Your goal → An exact copy of each line below is needed, with no images in it.

[Items listed in a dataset]

--- START ---

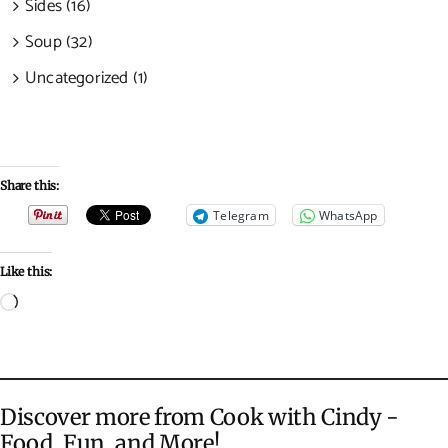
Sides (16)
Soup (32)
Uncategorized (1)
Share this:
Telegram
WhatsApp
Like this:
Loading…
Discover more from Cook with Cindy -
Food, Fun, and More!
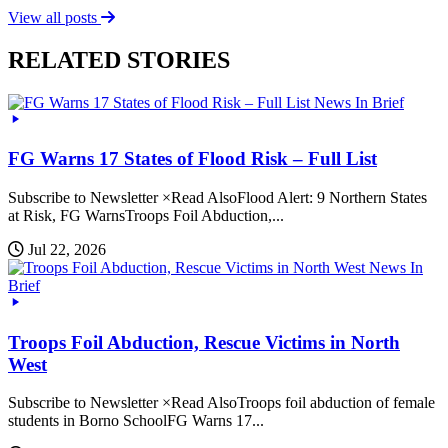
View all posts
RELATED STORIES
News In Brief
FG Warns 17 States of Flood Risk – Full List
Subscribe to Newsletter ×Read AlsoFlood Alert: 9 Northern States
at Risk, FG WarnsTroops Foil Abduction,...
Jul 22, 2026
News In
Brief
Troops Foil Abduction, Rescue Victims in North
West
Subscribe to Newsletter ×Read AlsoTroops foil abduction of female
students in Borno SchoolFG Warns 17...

--- END ---

Written solution →
Sides (16)
Soup (32)
Uncategorized (1)
Share this:
Telegram
WhatsApp
Like this:
Loading…
Discover more from Cook with Cindy -
Food, Fun, and More!
View all posts
RELATED STORIES
News In Brief
FG Warns 17 States of Flood Risk – Full List
Subscribe to Newsletter ×Read AlsoFlood Alert: 9 Northern States
at Risk, FG WarnsTroops Foil Abduction,...
Jul 22, 2026
News In
Brief
Troops Foil Abduction, Rescue Victims in North
West
Subscribe to Newsletter ×Read AlsoTroops foil abduction of female
students in Borno SchoolFG Warns 17...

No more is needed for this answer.